William T. Egan, another attorney, also testified that plaintiff was unable to function as a lawyer.

[3] Plaintiff explained that his somewhat inconsistent behavior in pursuing this claim was a result of his varying mental state, in that at times he was afraid of accepting disability and possible disbarment.

[4] The trial court in addition found that defendant was estopped from strictly enforcing the proof-of-loss provisions. In view of our conclusion that the "period for which the Company is liable" is the total period of disability, we find it unnecessary to consider this point.

[5] Some of the income resulted from post-accident billing for pre-accident work.
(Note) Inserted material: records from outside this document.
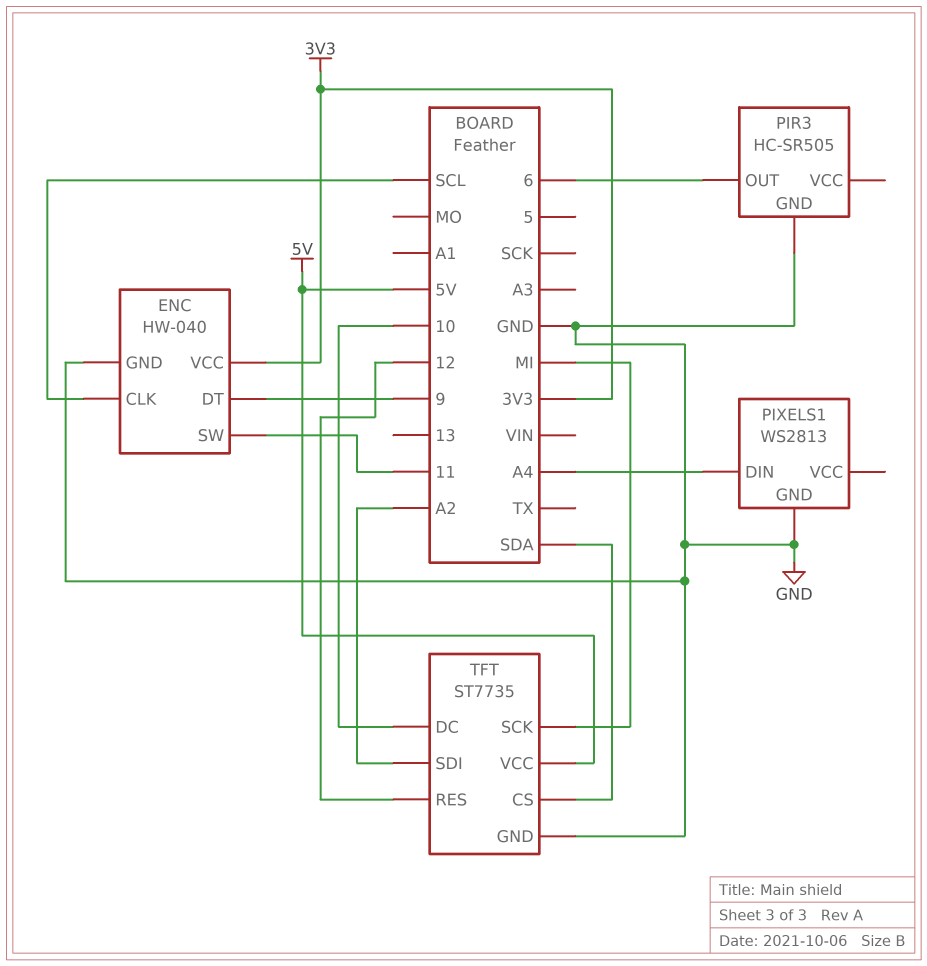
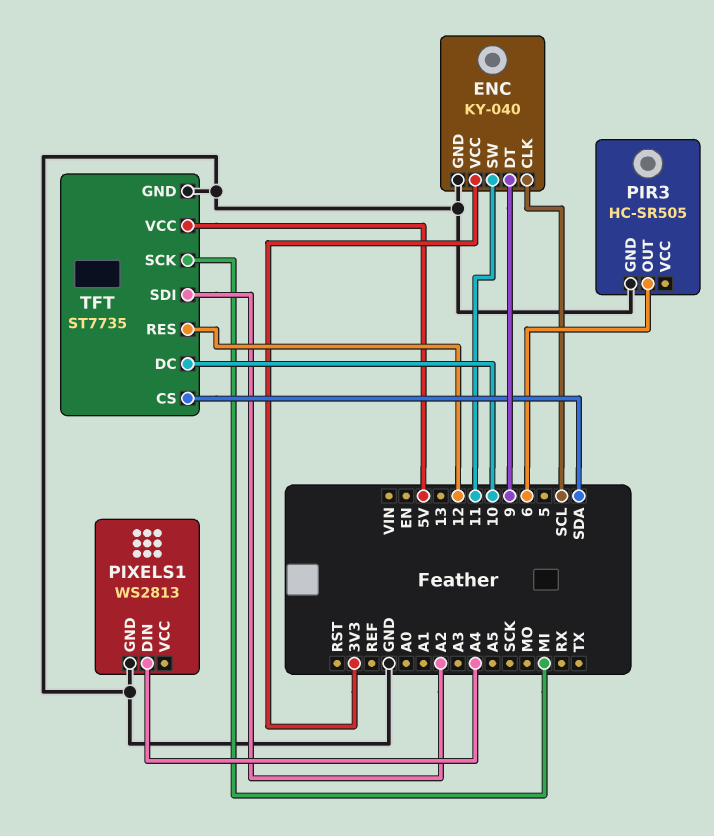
ENC: HW-040 -> KY-040

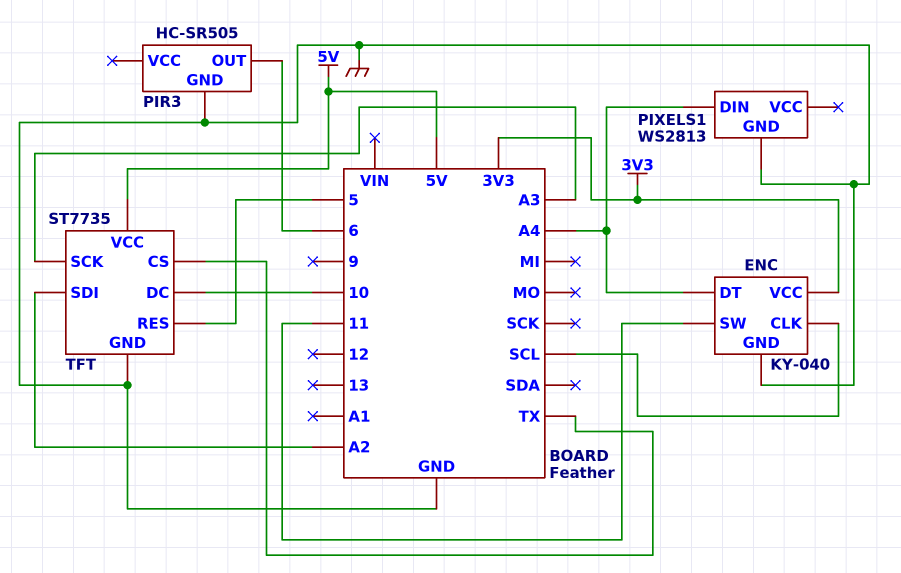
ENC pin DT: 9 -> A4
TFT pin CS: SDA -> TX
TFT pin RES: 12 -> 5
TFT pin SCK: MI -> A3

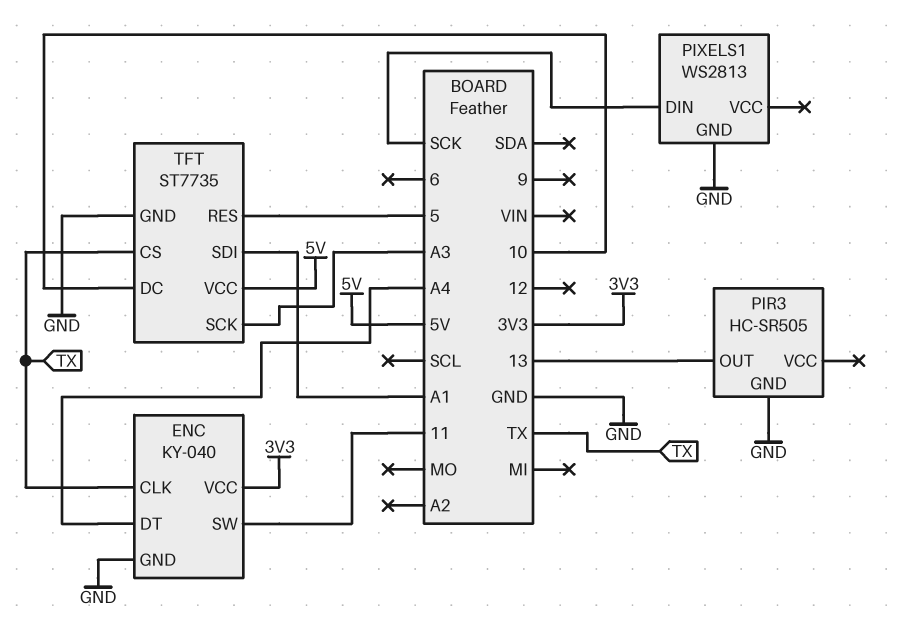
ENC pin CLK: SCL -> TX
PIR3 pin OUT: 6 -> 13
PIXELS1 pin DIN: A4 -> SCK
TFT pin SDI: A2 -> A1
[6] Judge Danielson's memorandum explained: "The difficulty involved in the particular case before the court at this time arises from the fact that the policy of insurance underwritten by The Commercial Insurance Company of Newark, New Jersey, terminated on or about April 1, 1966, and a subsequent policy then went into effect underwritten by the Fireman's Fund Insurance Company. During all negotiations concerning settlement, it was apparent that plaintiff's counsel did not want to stipulate away the plaintiff's right to claim future disability arising from the injury to his hand. This intent was apparent to the court during negotiations with counsel for The Commercial Insurance Company and also was reflected in the subsequent negotiations with the other insurance carriers which resulted in the settlement of those cases. In neither of the latter cases, was plaintiff's right to make such a claim disposed of by stipulation."